--- Source data ---

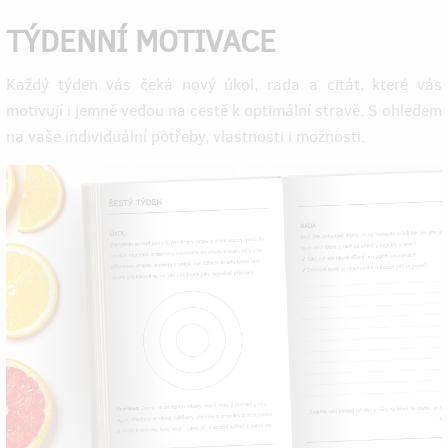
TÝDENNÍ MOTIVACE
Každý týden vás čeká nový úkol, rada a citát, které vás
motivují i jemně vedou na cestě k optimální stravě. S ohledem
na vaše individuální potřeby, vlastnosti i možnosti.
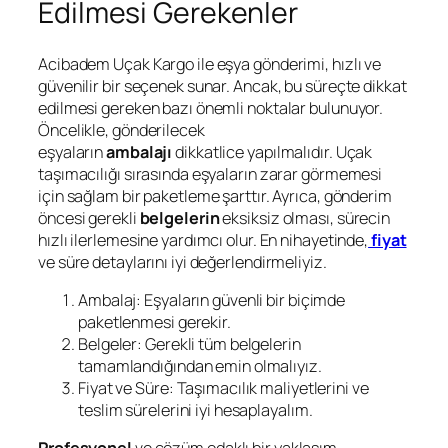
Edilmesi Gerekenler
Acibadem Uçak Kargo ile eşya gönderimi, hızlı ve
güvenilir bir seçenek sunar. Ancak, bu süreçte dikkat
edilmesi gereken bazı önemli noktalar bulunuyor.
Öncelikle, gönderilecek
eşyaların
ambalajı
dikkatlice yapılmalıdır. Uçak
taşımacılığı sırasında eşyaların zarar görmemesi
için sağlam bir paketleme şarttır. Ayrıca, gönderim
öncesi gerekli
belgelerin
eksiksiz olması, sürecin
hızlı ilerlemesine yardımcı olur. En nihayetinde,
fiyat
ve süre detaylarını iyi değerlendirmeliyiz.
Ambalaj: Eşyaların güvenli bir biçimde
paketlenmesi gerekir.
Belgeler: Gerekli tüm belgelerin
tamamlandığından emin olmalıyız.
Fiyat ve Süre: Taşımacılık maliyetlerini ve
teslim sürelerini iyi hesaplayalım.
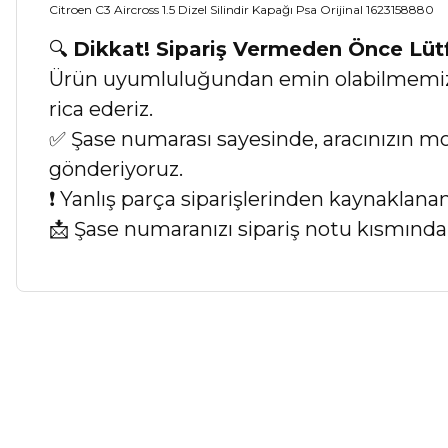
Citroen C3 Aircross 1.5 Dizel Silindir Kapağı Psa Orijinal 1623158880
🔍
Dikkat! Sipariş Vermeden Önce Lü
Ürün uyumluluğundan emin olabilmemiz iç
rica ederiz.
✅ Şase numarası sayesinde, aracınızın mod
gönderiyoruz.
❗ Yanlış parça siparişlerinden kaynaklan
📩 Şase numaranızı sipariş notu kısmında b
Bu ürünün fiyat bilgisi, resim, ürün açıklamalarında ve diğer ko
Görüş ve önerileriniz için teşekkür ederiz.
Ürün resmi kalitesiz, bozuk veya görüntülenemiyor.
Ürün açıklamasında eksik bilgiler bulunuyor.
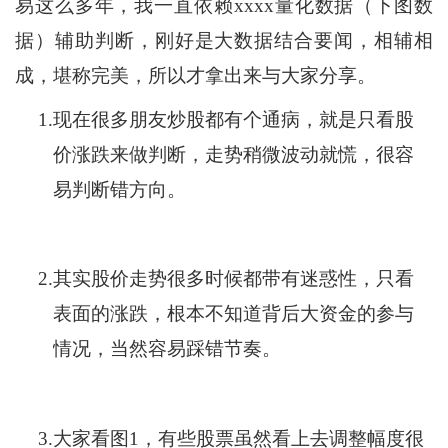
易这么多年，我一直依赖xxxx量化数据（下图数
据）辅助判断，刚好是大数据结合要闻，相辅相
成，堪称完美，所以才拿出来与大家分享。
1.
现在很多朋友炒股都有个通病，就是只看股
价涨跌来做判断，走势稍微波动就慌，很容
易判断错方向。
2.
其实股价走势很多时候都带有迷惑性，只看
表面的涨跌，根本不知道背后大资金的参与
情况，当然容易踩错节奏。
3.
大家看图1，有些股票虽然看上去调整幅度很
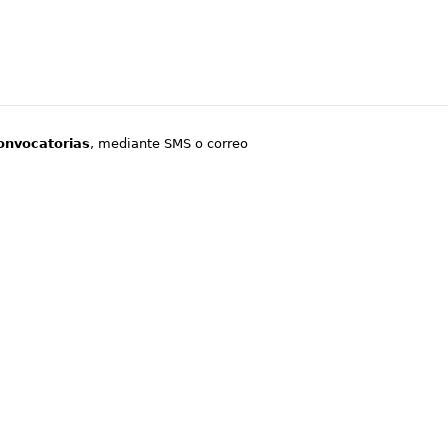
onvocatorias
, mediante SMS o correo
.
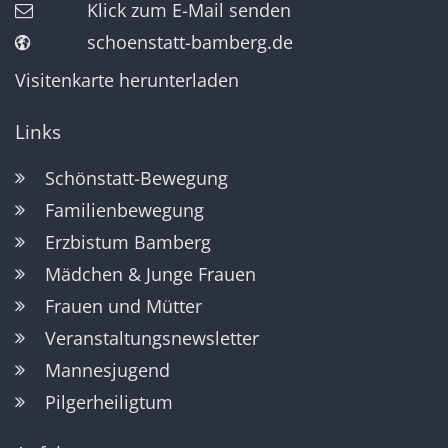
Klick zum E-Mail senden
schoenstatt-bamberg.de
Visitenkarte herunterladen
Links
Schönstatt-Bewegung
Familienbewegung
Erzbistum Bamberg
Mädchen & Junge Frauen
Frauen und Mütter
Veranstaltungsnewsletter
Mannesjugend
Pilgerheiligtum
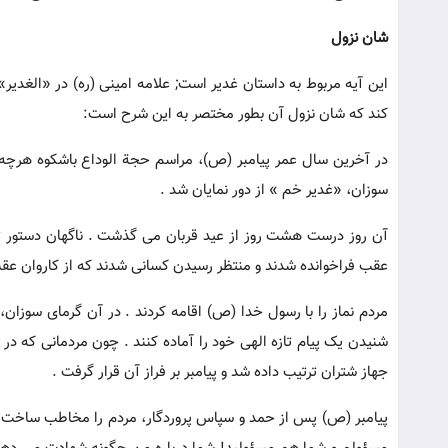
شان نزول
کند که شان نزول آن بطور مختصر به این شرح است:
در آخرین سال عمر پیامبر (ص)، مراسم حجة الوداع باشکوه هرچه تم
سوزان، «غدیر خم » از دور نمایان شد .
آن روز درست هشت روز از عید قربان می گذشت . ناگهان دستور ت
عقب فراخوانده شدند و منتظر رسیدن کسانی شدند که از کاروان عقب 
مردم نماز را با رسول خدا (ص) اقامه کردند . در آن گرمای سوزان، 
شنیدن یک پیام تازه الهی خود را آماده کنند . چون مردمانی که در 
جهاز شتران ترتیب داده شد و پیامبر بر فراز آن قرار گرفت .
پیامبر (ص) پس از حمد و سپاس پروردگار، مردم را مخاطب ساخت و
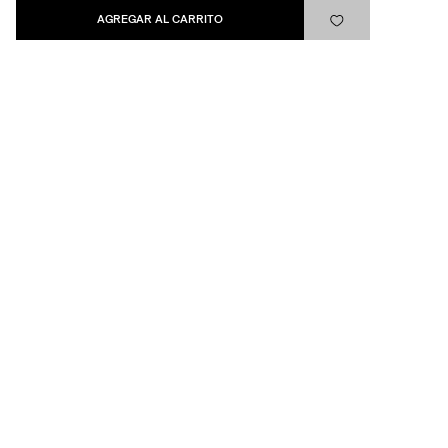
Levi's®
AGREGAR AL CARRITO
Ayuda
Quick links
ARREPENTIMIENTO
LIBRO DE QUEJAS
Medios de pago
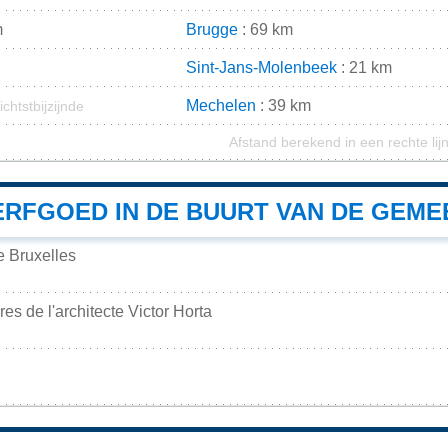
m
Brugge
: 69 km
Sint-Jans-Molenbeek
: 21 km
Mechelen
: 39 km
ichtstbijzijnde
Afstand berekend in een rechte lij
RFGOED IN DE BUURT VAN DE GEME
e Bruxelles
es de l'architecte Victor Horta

---

Your assignment:
Reproduce all of the material above line for line, with no changes to the text, and leave out the picture markers.

Answer to the problem:
TÝDENNÍ MOTIVACE
Každý týden vás čeká nový úkol, rada a citát, které vás
motivují i jemně vedou na cestě k optimální stravě. S ohledem
na vaše individuální potřeby, vlastnosti i možnosti.
Edilmesi Gerekenler
Acibadem Uçak Kargo ile eşya gönderimi, hızlı ve
güvenilir bir seçenek sunar. Ancak, bu süreçte dikkat
edilmesi gereken bazı önemli noktalar bulunuyor.
Öncelikle, gönderilecek
eşyaların
ambalajı
dikkatlice yapılmalıdır. Uçak
taşımacılığı sırasında eşyaların zarar görmemesi
için sağlam bir paketleme şarttır. Ayrıca, gönderim
öncesi gerekli
belgelerin
eksiksiz olması, sürecin
hızlı ilerlemesine yardımcı olur. En nihayetinde,
fiyat
ve süre detaylarını iyi değerlendirmeliyiz.
Ambalaj: Eşyaların güvenli bir biçimde
paketlenmesi gerekir.
Belgeler: Gerekli tüm belgelerin
tamamlandığından emin olmalıyız.
Fiyat ve Süre: Taşımacılık maliyetlerini ve
teslim sürelerini iyi hesaplayalım.
Citroen C3 Aircross 1.5 Dizel Silindir Kapağı Psa Orijinal 1623158880
🔍
Dikkat! Sipariş Vermeden Önce Lü
Ürün uyumluluğundan emin olabilmemiz iç
rica ederiz.
✅ Şase numarası sayesinde, aracınızın mod
gönderiyoruz.
❗ Yanlış parça siparişlerinden kaynaklan
📩 Şase numaranızı sipariş notu kısmında b
Bu ürünün fiyat bilgisi, resim, ürün açıklamalarında ve diğer ko
Görüş ve önerileriniz için teşekkür ederiz.
Ürün resmi kalitesiz, bozuk veya görüntülenemiyor.
Ürün açıklamasında eksik bilgiler bulunuyor.
易这么多年，我一直依赖xxxx量化数据（下图数
据）辅助判断，刚好是大数据结合要闻，相辅相
成，堪称完美，所以才拿出来与大家分享。
1.
现在很多朋友炒股都有个通病，就是只看股
价涨跌来做判断，走势稍微波动就慌，很容
易判断错方向。
2.
其实股价走势很多时候都带有迷惑性，只看
表面的涨跌，根本不知道背后大资金的参与
情况，当然容易踩错节奏。
3.
大家看图1，有些股票虽然看上去调整幅度很
onvocatorias
, mediante SMS o correo
.
Klick zum E-Mail senden
schoenstatt-bamberg.de
Visitenkarte herunterladen
Links
Schönstatt-Bewegung
Familienbewegung
Erzbistum Bamberg
Mädchen & Junge Frauen
Frauen und Mütter
Veranstaltungsnewsletter
Mannesjugend
Pilgerheiligtum
شان نزول
کند که شان نزول آن بطور مختصر به این شرح است:
در آخرین سال عمر پیامبر (ص)، مراسم حجة الوداع باشکوه هرچه تم
سوزان، «غدیر خم » از دور نمایان شد .
آن روز درست هشت روز از عید قربان می گذشت . ناگهان دستور ت
عقب فراخوانده شدند و منتظر رسیدن کسانی شدند که از کاروان عقب 
مردم نماز را با رسول خدا (ص) اقامه کردند . در آن گرمای سوزان، 
شنیدن یک پیام تازه الهی خود را آماده کنند . چون مردمانی که در 
جهاز شتران ترتیب داده شد و پیامبر بر فراز آن قرار گرفت .
پیامبر (ص) پس از حمد و سپاس پروردگار، مردم را مخاطب ساخت و
Levi's®
AGREGAR AL CARRITO
Ayuda
Quick links
ARREPENTIMIENTO
LIBRO DE QUEJAS
Medios de pago
m
Brugge
: 69 km
Sint-Jans-Molenbeek
: 21 km
Mechelen
: 39 km
ichtstbijzijnde
Afstand berekend in een rechte lij
RFGOED IN DE BUURT VAN DE GEME
e Bruxelles
es de l'architecte Victor Horta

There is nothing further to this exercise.